Can you copy out the passage on ground-water recharge and sustainability word for word, in full?

━━━ Excerpt provided

Introduction to Ground-water Recharge, Discharge, and Sustainability

As Kansas water resources become fully allocated and demand for ground water increases, ground-water managers are faced with the difficult task of ensuring the future viability of the resource. With the rise in public environmental awareness, ground-water managers also are concerned with protecting natural environments that are dependent upon the ground water, such as stream baseflows, riparian vegetation, aquatic ecosystems, and wetlands. Sustainable use of ground water must ensure not only that the future resource is not threatened by overuse and depletion, but also that natural environments that depend on the resource are protected. Trade-offs between ground-water use and potential environmental impacts always will exist, and therefore a balanced approach to water use between development and environmental requirements needs to be advocated. However, to properly manage ground-water resources, managers need accurate information about the inputs (i.e., recharge) and outputs (i.e., pumpage and natural discharge) within each ground-water basin, so that the long-term behavior of the aquifer and its sustainable yield can be estimated or reassessed.

Estimating recharge is critical in any analysis of ground-water systems and the impacts of withdrawing native water from them. In water-resource investigations, ground-water models are often used to simulate the flow of water in aquifers, and, when calibrated, may be used to predict long-term behavior of an aquifer under various management schemes. Without a good estimate of recharge and its spatio-temporal distribution, these models become unreliable. Accurate estimates of recharge and recharge mechanisms also are necessary to assess the risk of ground-water contamination, particularly diffuse agricultural contamination (such as from nitrates and pesticides). Clearly, understanding recharge is critical to managing most ground-water systems.

━━━━━━
━━━ Data shown

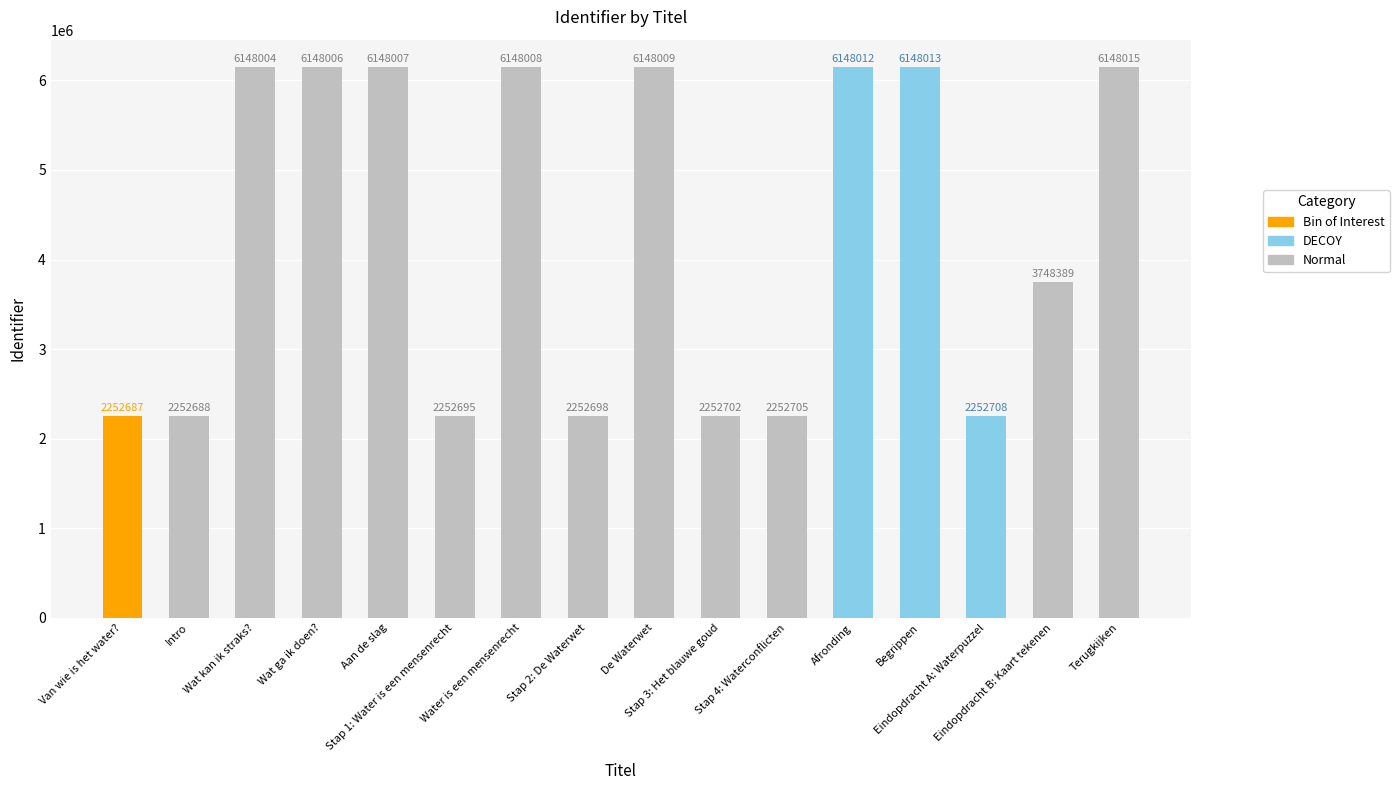

Rank the categories by value from lowest to highest.

Van wie is het water?, Intro, Stap 1: Water is een mensenrecht, Stap 2: De Waterwet, Stap 3: Het blauwe goud, Stap 4: Waterconflicten, Eindopdracht A: Waterpuzzel, Eindopdracht B: Kaart tekenen, Wat kan ik straks?, Wat ga ik doen?, Aan de slag, Water is een mensenrecht, De Waterwet, Afronding, Begrippen, Terugkijken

━━━━━━

• **Result**
Introduction to Ground-water Recharge, Discharge, and Sustainability

As Kansas water resources become fully allocated and demand for ground water increases, ground-water managers are faced with the difficult task of ensuring the future viability of the resource. With the rise in public environmental awareness, ground-water managers also are concerned with protecting natural environments that are dependent upon the ground water, such as stream baseflows, riparian vegetation, aquatic ecosystems, and wetlands. Sustainable use of ground water must ensure not only that the future resource is not threatened by overuse and depletion, but also that natural environments that depend on the resource are protected. Trade-offs between ground-water use and potential environmental impacts always will exist, and therefore a balanced approach to water use between development and environmental requirements needs to be advocated. However, to properly manage ground-water resources, managers need accurate information about the inputs (i.e., recharge) and outputs (i.e., pumpage and natural discharge) within each ground-water basin, so that the long-term behavior of the aquifer and its sustainable yield can be estimated or reassessed.

Estimating recharge is critical in any analysis of ground-water systems and the impacts of withdrawing native water from them. In water-resource investigations, ground-water models are often used to simulate the flow of water in aquifers, and, when calibrated, may be used to predict long-term behavior of an aquifer under various management schemes. Without a good estimate of recharge and its spatio-temporal distribution, these models become unreliable. Accurate estimates of recharge and recharge mechanisms also are necessary to assess the risk of ground-water contamination, particularly diffuse agricultural contamination (such as from nitrates and pesticides). Clearly, understanding recharge is critical to managing most ground-water systems.